*练习文段:*
===

我正在尝试运行GitHub存储库“ Face-Aging-CAAE”, https://github.com/ZZUTK/Face-Aging-CAAE 该代码在我的CPU上运行(大约需要3天),但是在GPU上,它在执行session.run()时终止,并且没有错误输出。
此处,代码在GPU上运行,并在创建“初始模型”时结束运行:
In [1]: runfile('/media/.../face-aging-caae/Face-Aging-CAAE-master/main.py', wdir='/media/.../face-aging-caae/Face-Aging-CAAE-master')
Namespace(dataset='UTKFace', epoch=50, is_train=True, savedir='save', testdir='None', use_init_model=True, use_trained_model=True)
Building graph ...
WARNING:tensorflow:From /home/.../anaconda2/lib/python2.7/site-packages/tensorflow/contrib/learn/python/learn/datasets/base.py:198: retry (from tensorflow.contrib.learn.python.learn.datasets.base) is deprecated and will be removed in a future version.
Instructions for updating:
Use the retry module or similar alternatives.
Training Mode
Loading pre-trained model ...
FAILED >_<!
Loading init model ...

===

*数据集内容:*
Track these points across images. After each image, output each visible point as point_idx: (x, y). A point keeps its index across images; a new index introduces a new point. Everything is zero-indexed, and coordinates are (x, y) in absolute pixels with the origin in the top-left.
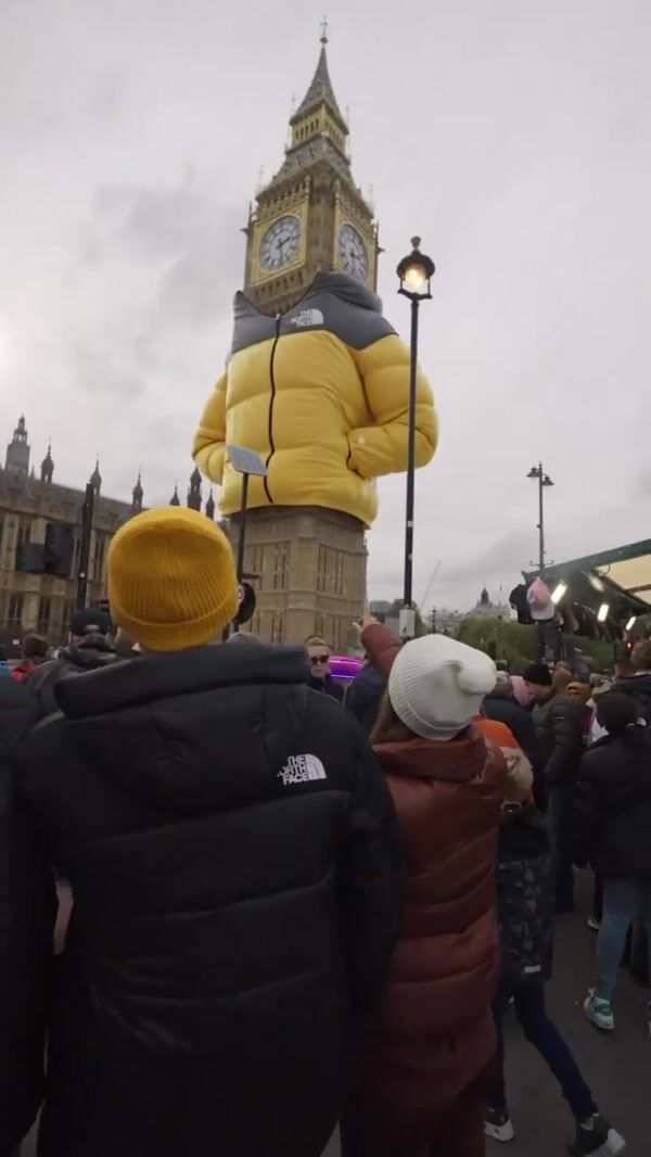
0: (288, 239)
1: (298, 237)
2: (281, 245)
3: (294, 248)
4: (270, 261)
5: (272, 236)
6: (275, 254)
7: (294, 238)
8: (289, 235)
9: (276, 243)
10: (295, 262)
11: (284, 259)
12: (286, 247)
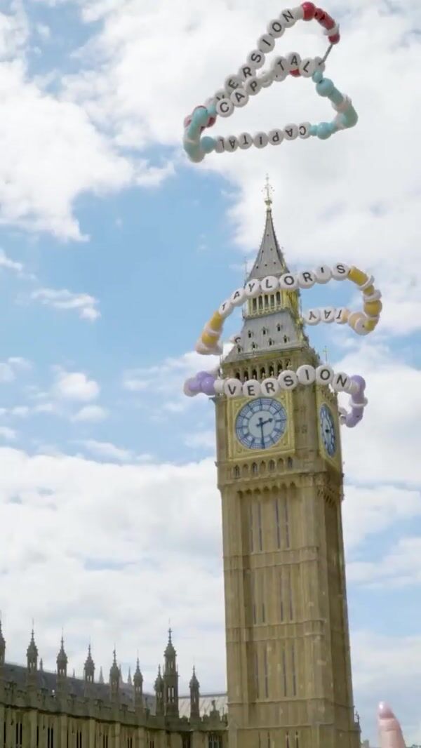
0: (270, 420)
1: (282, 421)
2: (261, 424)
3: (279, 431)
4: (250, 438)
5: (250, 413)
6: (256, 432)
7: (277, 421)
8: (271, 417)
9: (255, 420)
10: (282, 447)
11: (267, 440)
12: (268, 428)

===

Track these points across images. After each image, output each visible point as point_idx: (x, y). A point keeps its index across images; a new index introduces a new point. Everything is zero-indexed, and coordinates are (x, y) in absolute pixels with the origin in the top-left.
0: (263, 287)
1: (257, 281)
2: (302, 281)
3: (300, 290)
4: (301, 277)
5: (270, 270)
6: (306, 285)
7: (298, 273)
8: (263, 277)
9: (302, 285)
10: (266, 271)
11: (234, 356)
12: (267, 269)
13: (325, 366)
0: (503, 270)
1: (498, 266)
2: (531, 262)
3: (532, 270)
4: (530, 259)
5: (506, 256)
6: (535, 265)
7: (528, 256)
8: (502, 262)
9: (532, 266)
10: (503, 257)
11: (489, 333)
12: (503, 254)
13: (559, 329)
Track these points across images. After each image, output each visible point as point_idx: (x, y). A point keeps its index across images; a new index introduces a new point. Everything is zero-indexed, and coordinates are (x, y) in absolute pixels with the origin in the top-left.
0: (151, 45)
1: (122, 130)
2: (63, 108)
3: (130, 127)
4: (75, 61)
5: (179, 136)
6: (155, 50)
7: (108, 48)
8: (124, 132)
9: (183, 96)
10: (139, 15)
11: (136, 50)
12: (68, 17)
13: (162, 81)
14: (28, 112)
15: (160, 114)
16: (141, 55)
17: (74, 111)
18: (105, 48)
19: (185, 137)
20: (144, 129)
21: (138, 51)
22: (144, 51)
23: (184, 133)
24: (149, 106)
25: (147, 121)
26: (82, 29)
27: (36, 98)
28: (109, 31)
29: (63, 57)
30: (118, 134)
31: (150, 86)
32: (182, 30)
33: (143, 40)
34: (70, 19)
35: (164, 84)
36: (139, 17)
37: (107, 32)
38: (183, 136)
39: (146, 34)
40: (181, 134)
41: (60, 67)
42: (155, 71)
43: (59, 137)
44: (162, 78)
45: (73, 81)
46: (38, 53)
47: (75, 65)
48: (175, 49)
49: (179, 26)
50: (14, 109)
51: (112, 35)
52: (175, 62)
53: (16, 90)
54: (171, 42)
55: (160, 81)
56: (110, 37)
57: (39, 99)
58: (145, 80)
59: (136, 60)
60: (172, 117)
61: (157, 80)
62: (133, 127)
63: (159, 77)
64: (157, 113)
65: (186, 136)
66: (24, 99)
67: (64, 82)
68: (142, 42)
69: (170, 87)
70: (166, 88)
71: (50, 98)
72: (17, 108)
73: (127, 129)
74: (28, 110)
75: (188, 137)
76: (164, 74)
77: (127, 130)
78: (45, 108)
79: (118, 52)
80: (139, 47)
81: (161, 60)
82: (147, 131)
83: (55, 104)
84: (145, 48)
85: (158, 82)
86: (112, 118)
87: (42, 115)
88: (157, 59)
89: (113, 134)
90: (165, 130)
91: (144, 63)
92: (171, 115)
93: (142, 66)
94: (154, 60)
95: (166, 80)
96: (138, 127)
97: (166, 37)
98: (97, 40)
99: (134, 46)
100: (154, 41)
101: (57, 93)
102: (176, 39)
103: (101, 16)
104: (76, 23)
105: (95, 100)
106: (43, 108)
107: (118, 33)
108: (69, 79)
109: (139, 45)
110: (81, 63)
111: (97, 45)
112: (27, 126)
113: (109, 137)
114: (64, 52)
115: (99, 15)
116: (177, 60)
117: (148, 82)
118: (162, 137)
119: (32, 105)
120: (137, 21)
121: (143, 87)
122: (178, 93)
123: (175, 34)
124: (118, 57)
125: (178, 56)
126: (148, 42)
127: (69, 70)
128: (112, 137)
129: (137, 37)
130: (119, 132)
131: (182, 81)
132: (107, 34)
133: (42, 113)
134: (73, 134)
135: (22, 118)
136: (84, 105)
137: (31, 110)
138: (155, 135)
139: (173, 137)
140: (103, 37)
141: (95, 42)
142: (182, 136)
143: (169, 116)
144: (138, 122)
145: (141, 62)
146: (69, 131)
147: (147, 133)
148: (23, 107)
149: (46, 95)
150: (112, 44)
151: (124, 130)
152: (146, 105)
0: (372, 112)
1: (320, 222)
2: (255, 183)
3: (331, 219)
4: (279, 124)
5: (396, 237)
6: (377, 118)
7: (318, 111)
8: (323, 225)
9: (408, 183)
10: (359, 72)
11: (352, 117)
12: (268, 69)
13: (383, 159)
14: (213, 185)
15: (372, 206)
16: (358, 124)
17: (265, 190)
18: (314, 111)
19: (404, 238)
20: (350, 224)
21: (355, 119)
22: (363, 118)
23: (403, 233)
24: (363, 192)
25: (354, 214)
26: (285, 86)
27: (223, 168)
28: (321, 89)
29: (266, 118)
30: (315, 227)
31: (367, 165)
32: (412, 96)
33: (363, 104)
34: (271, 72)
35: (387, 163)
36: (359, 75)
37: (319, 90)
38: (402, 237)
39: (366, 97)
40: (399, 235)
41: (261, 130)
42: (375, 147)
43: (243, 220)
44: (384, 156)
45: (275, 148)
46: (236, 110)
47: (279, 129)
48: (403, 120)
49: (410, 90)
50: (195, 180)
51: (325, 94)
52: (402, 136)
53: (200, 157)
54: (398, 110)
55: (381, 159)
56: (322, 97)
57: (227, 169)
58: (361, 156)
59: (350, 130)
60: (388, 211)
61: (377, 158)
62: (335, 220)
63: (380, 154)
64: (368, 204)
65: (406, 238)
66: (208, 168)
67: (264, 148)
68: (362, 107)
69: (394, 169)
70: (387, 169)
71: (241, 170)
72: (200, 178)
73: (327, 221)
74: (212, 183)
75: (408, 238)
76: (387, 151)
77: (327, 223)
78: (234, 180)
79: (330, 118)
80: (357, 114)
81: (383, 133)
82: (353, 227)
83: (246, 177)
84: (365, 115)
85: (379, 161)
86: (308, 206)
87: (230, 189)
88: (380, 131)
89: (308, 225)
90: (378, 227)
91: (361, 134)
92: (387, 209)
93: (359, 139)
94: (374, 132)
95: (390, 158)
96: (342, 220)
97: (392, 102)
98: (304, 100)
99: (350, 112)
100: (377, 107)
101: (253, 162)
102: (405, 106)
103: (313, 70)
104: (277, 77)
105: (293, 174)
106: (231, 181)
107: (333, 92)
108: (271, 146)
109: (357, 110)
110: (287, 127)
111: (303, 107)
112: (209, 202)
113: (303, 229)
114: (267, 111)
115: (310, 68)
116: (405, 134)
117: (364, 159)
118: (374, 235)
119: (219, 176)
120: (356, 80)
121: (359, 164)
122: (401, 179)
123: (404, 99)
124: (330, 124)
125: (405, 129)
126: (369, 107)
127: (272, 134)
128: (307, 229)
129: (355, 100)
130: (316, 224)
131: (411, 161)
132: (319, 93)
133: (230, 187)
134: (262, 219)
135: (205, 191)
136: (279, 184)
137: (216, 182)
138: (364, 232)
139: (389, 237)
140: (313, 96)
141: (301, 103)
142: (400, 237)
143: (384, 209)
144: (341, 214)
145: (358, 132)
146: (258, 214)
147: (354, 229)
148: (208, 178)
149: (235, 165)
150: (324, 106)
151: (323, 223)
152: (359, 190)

===

*任务要求 1:*
根据练习文段回答下列问题，每题一行，按(a)(b)(c)标注：
(a) 代码在CPU上运行大约需要多长时间？
(b) 在GPU上运行时，代码在执行哪个调用时终止？
(c) 日志中 epoch 参数的值是多少？
*任务要求 2:*
用两句话概括练习文段。

*作答结果 1:*
(a) 大约3天。
(b) session.run()。
(c) 50。

*作答结果 2:*
作者尝试运行GitHub存储库“Face-Aging-CAAE”，代码在CPU上能够运行，大约需要3天，但在GPU上执行session.run()时终止，且没有错误输出。所附日志显示，加载预训练模型失败后，程序在创建“初始模型”时结束运行。